Last week, three separate events illustrated ways that products are trying not only to compete with each other for existing time, but also to create and capture new time for media consumption.
The first of these was the launch of Guide, Leslie Bradshaw and Freddie Laker’s news venture with a twist. Guide turns online news, blogs, and social media into video that you can watch anytime, anywhere. It’s reminiscent of Qwiki (before its recent pivot), but acts more as a customizable aggregator. I use Google Reader to aggregate news sources, but am keenly aware that I am always behind (847 unread at last glance) on my reading. What if all those RSS feeds could be read to me while I’m commuting?
The second event was Chris Hughes’ talk at Harvard’s Shorenstein Center about his digital evolution of the New Republic. He spoke to a digital strategy addressing the usual suspects: mobile, social, and analytics (with Chartbeat shoutout). The consistent theme was meeting users where they are — and using new means (fancy cross syncing, complete audio tracks of content) to make the news readily accessible to them.

* **Set of tasks**:
**1)** Pull out every line in the entries below that contains the string "instance", and copy each one.
**2)** Extend the article on products creating new time for media consumption, picking up after its last sentence.

Stored data:
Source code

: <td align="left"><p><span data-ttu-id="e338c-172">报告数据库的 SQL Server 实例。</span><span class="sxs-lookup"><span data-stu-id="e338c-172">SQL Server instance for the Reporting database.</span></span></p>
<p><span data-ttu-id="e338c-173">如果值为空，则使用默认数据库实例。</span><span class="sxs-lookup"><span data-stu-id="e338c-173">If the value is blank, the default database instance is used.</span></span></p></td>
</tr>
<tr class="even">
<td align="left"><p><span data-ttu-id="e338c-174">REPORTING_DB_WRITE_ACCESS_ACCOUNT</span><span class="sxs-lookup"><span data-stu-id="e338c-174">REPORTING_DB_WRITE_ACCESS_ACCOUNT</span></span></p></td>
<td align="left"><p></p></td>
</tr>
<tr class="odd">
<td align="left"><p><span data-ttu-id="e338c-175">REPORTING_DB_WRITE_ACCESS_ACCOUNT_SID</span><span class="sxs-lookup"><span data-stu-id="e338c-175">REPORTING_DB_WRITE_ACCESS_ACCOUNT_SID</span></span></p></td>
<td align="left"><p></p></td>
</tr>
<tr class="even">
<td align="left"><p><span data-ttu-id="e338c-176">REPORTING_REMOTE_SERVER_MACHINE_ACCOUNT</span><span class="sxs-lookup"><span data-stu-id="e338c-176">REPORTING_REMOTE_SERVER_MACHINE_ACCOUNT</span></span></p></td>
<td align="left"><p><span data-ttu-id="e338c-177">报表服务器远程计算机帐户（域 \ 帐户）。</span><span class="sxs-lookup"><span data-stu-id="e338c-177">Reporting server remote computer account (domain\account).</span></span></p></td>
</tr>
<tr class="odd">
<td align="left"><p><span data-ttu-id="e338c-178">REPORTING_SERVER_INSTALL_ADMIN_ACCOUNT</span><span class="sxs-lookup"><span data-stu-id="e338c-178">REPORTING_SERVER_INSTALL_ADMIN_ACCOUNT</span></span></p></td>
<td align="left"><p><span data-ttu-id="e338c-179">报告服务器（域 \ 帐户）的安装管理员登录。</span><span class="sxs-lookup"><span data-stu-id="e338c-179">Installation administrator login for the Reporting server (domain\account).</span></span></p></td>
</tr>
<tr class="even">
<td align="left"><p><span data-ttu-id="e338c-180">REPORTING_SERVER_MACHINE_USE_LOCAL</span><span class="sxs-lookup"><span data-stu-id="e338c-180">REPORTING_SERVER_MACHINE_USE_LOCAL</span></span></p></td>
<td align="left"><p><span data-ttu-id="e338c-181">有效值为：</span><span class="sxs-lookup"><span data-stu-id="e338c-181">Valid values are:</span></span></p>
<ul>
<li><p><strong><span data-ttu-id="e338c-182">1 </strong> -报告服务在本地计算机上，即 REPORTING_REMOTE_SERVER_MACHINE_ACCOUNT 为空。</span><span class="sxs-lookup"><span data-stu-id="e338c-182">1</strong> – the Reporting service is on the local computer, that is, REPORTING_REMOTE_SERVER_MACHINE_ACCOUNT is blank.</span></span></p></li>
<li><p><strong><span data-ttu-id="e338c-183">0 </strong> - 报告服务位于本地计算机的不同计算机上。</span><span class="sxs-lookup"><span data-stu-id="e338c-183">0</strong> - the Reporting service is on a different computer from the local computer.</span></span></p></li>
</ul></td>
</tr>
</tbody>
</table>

* **Task-by-task answers**:
**1)**
: <td align="left"><p><span data-ttu-id="e338c-172">报告数据库的 SQL Server 实例。</span><span class="sxs-lookup"><span data-stu-id="e338c-172">SQL Server instance for the Reporting database.</span></span></p>
<p><span data-ttu-id="e338c-173">如果值为空，则使用默认数据库实例。</span><span class="sxs-lookup"><span data-stu-id="e338c-173">If the value is blank, the default database instance is used.</span></span></p></td>

**2)**
Finally, Twitter’s acquisition of Bluefin Labs speaks to the rise of social TV, and the strong desire to understand and manage second screen time. According to Nielsen, 85% of mobile owners use their tablet or smartphone while watching TV at least once per month, and 40% do so daily. All those people tweeting through presidential debates and Game of Thrones episodes represent a new behavior — previously untapped time.
We’re nearly two decades into the so-called attention economy. As products vie for our increasingly limited attention — is “share of watch” the new “share of wallet?”– we’ll see more innovative approaches to create, understand, and capture media consumption time.